The year 2002 saw the passing away of two great former CERN director-generals, Willibald Jentschke on 11 March and Viki Weisskopf on 21 April. On 31 October, the laboratory hosted a symposium to remember Willi, a man of great charm and an intelligent leader.
In organizing this symposium, we felt it appropriate to focus the discussions on the discovery of neutral currents, which was probably the highlight of Willi’s mandate. At the time, this was seen as a major step forward, and it was indeed a very great discovery. Yet for a number of reasons it somehow escaped celebration. It seems strange today that such an important event should have been left unattended, and it is interesting to consider why that might have been.
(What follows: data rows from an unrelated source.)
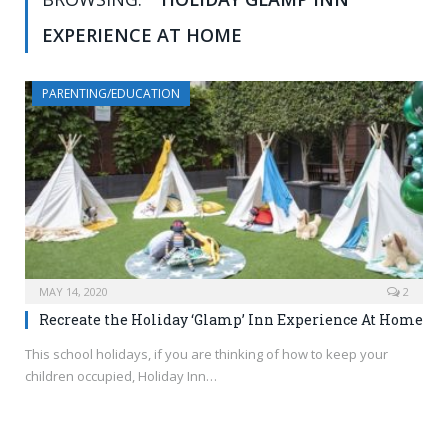
EXPERIENCE AT HOME
PARENTING/EDUCATION
MAY 14, 2020
2
Recreate the Holiday ‘Glamp’ Inn Experience At Home
This school holidays, if you are thinking of how to keep your
children occupied, Holiday Inn…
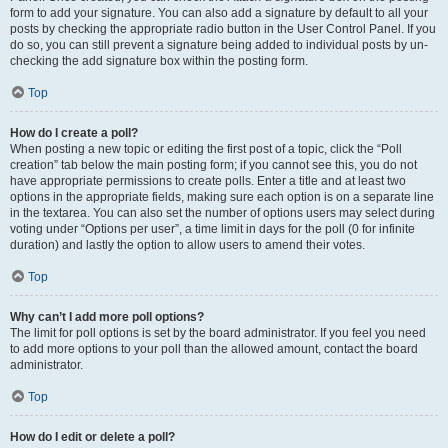
form to add your signature. You can also add a signature by default to all your
posts by checking the appropriate radio button in the User Control Panel. If you
do so, you can still prevent a signature being added to individual posts by un-
checking the add signature box within the posting form.
Top
How do I create a poll?
When posting a new topic or editing the first post of a topic, click the “Poll
creation” tab below the main posting form; if you cannot see this, you do not
have appropriate permissions to create polls. Enter a title and at least two
options in the appropriate fields, making sure each option is on a separate line
in the textarea. You can also set the number of options users may select during
voting under “Options per user”, a time limit in days for the poll (0 for infinite
duration) and lastly the option to allow users to amend their votes.
Top
Why can’t I add more poll options?
The limit for poll options is set by the board administrator. If you feel you need
to add more options to your poll than the allowed amount, contact the board
administrator.
Top
How do I edit or delete a poll?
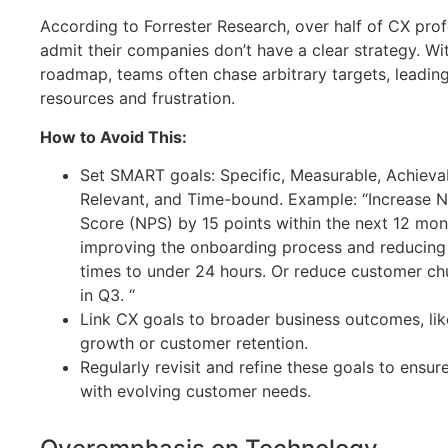
According to Forrester Research, over half of CX prof
admit their companies don’t have a clear strategy. Wi
roadmap, teams often chase arbitrary targets, leadin
resources and frustration.
How to Avoid This:
Set SMART goals: Specific, Measurable, Achieva
Relevant, and Time-bound. Example: “Increase 
Score (NPS) by 15 points within the next 12 mo
improving the onboarding process and reducing
times to under 24 hours. Or reduce customer ch
in Q3. “
Link CX goals to broader business outcomes, li
growth or customer retention.
Regularly revisit and refine these goals to ensur
with evolving customer needs.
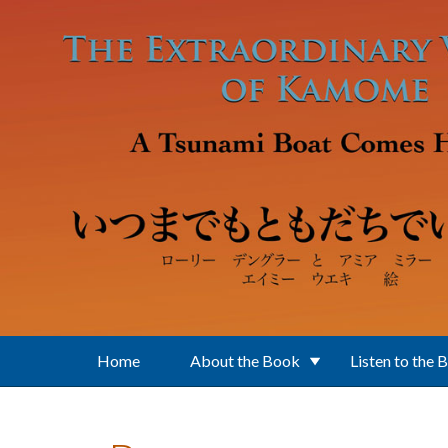
Skip to main content
Home
About the Book
Listen to the 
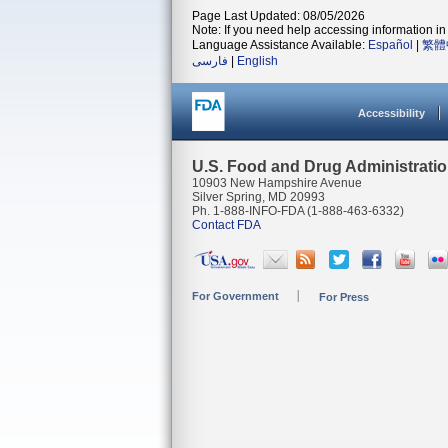
Page Last Updated: 08/05/2026
Note: If you need help accessing information in 
Language Assistance Available:
Español
|
繁體
فارسی
|
English
Accessibility
U.S. Food and Drug Administrati
10903 New Hampshire Avenue
Silver Spring, MD 20993
Ph. 1-888-INFO-FDA (1-888-463-6332)
Contact FDA
For Government
For Press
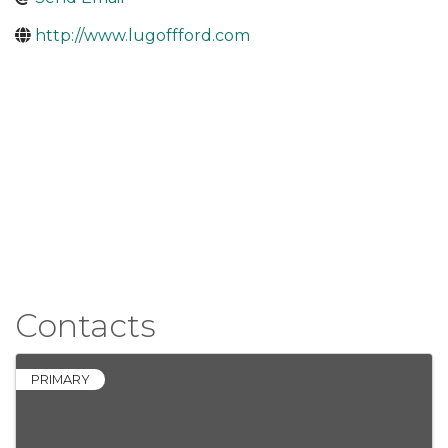
http://www.lugoffford.com
Contacts
PRIMARY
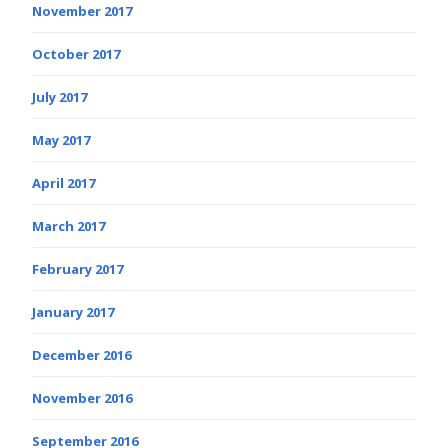
November 2017
October 2017
July 2017
May 2017
April 2017
March 2017
February 2017
January 2017
December 2016
November 2016
September 2016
Perhaps it is because many of the experimental physicists involved died prematurely. That is one possibility; others may offer different explanations.
To discuss neutral currents, and perhaps throw some light on why their discovery remained relatively obscure, we invited a distinguished theorist in the person of Tini Veltman and a distinguished experimentalist in the person of Don Perkins to talk at the symposium. Talks from Herwig Schopper and Klaus Winter were devoted to Willi’s life and personality.
Another major development that took place at CERN just as Willi’s mandate began is the start of the Intersecting Storage Rings (ISR), the world’s first hadron collider. Kjell Johnsen’s talk covers that important episode in the history of our field.
The years of Willibald Jentschke’s mandate between 1971 and 1975 were, in my view, the years when CERN emerged as a leading laboratory and I am sure that this is due to the insight and vision of this great director-general. However, there is another laboratory on which he left an even greater mark, and that of course is DESY, the laboratory that he founded in Hamburg. For that reason, we invited Erich Lohrmann, one of DESY’s first physicists, to tell us the extraordinary story of how DESY came to be.
I would like to thank Cecilia Jarlskog and Daniel Treille, who both put so much effort into organizing the two symposia hosted at CERN in 2002 in honour of Viki Weisskopf and Willibald Jentschke, two men who played such important roles in the history of CERN.